KU: The museum is a counteract to the government’s hostility. Populist and right-wing parties in Poland are playing with historical policies and redefining common history. As a result, they are trying to show that there is just one heteronormative Polish citizen. What we are trying to show with our initiative is that actually, the LGBT community was, is, and always will be here. Queer story matters and without this perspective Polish historical discourse is full of gaps because we are part of the history of this country, its society, and citizens.
As our primary activity was a community archive we have a particularly strong belief for social values of memory preservation. The museum is somehow the result of our passion for history and past, a conviction that some records are worth preserving. At this point of our activity, we are focused on preservation as the biggest amount of resources as possible. The majority of archive materials are made from paper, meaning that they are susceptible to damage and eventual degradation. Plus there are still many former activists who could share with us the experience from the first hand.
VG&NM: What perspective has the museum taken ? Is it an initiative which aims to highlight questions related to the LGBT world in Poland or does it want to be a sort of springboard for future generations ?

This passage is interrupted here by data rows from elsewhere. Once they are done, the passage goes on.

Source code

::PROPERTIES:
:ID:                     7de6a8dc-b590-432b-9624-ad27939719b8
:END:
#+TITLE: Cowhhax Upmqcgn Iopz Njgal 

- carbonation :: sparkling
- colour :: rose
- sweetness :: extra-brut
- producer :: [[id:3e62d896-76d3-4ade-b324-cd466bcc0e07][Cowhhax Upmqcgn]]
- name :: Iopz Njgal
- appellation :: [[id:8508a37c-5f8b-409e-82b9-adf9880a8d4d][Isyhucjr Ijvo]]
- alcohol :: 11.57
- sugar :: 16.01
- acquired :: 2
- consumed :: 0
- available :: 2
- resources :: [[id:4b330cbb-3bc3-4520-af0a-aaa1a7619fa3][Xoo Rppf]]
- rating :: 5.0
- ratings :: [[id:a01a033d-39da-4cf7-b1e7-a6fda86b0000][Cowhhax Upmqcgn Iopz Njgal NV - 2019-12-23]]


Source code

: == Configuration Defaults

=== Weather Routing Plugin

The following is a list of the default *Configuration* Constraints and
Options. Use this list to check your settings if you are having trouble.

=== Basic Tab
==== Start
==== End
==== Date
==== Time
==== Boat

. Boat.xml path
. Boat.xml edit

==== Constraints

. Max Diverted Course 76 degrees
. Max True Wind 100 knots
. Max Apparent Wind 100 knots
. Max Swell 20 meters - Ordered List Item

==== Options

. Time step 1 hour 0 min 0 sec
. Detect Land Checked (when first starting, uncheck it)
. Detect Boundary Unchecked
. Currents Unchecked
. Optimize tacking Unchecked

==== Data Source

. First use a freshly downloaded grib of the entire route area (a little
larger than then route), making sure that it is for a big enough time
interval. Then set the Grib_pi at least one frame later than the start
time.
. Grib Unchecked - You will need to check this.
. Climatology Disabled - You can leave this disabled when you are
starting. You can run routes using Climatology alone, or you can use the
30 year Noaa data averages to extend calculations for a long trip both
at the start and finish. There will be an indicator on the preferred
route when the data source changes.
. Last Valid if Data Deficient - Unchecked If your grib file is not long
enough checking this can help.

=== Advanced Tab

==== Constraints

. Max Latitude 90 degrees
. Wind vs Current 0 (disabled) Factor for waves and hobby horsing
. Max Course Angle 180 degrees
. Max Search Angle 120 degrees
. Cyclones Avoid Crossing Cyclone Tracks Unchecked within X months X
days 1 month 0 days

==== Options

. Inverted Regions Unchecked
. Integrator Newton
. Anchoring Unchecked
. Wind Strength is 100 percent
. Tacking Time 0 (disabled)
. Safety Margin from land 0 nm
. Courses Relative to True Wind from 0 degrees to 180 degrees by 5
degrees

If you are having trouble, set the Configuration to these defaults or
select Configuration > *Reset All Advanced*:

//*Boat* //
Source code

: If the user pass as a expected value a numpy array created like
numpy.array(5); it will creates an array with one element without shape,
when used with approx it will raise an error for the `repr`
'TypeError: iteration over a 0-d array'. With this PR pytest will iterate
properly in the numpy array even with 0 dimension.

KU: Such documentation on ‘mythical’ beginning has far-reaching consequences for Polish LGBTQIA as well as society at large. Establishment and acknowledgment of queer archival material will counteract ‘symbolic annihilation’ (absence and misrepresentation of a marginalized community in mainstream discourse) and transforms society with possibilities of inclusivity for social justice and the rewriting of its past. There is also the affective potential of such archives as spaces for members of marginalized communities to represent themselves and learn about their histories – connection to the past can be a survival strategy that enables people to counter feelings of erasure and isolation.
 For the purposes of this interview, the following definition formulated by Andrew Flinn will be used: «community archives are the grassroots activities of documenting, recording and exploring community heritage in which community participation, control and ownership of the project is essential». (Andrew Flinn, Community Histories, Community Archives: Some opportunities and Challenges in “Journal of the Society of Archivists” 28:2 (October 2007), p. 153).
Karolina Ufa is an activist of Fundacja Q where she is taking care of organisational archives, youth worker and a student of Gender Studies, Intersectionality and Change at the University of Linköping.